| Goal of the exercise |
Please restate word for word the lines of the entries below from the one with "SE ALLE DAGE" to the one with "Материал: смесь полиэстера", inclusive, and leave out every picture.

-- Dataset excerpts follows --

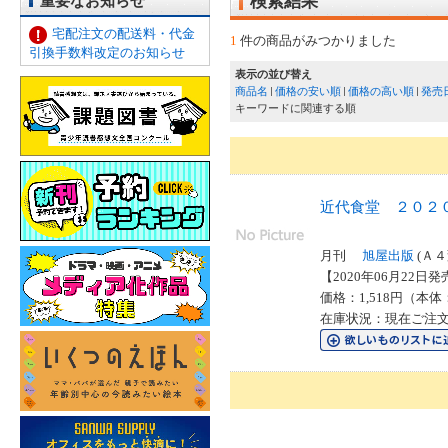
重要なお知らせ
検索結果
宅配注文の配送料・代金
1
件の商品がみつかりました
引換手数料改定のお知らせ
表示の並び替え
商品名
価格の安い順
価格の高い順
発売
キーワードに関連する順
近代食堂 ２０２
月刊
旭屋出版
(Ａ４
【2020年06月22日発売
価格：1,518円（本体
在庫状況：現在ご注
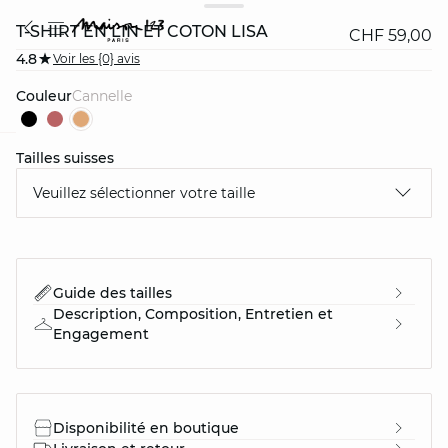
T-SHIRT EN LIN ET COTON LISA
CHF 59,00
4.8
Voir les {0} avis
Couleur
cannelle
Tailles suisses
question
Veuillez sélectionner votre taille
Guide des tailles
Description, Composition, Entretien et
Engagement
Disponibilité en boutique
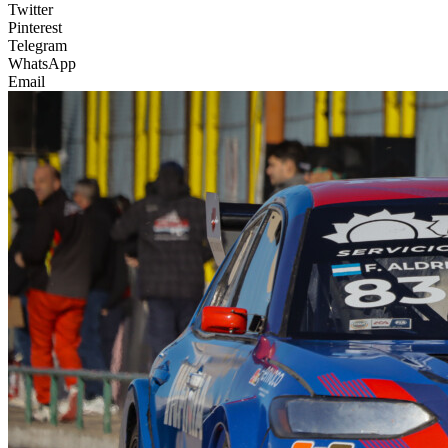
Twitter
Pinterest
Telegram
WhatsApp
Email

-- Dataset excerpts concluded --
-- Dataset excerpts follows --

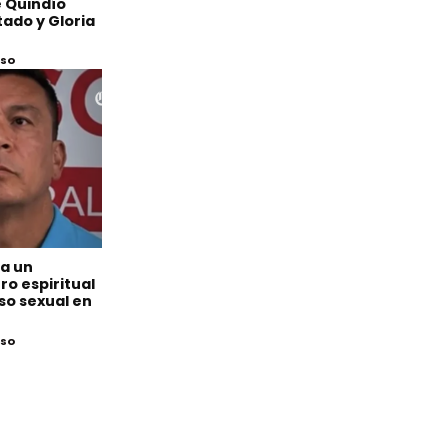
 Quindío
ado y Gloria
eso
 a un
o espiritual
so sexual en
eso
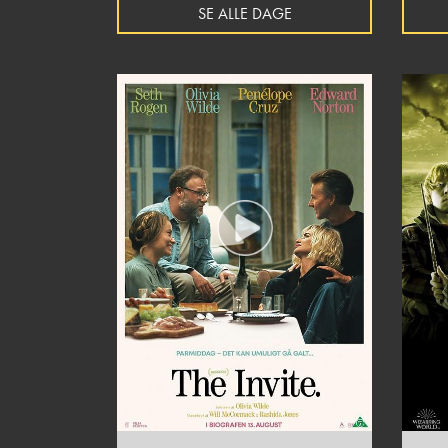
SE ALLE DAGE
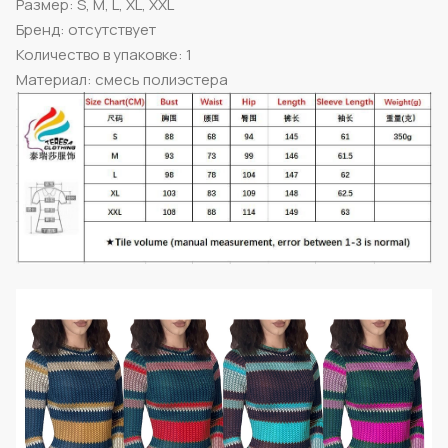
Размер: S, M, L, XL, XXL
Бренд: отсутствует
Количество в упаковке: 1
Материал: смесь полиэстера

-- Dataset excerpts concluded --

| Solution for this exercise |
SE ALLE DAGE
Размер: S, M, L, XL, XXL
Бренд: отсутствует
Количество в упаковке: 1
Материал: смесь полиэстера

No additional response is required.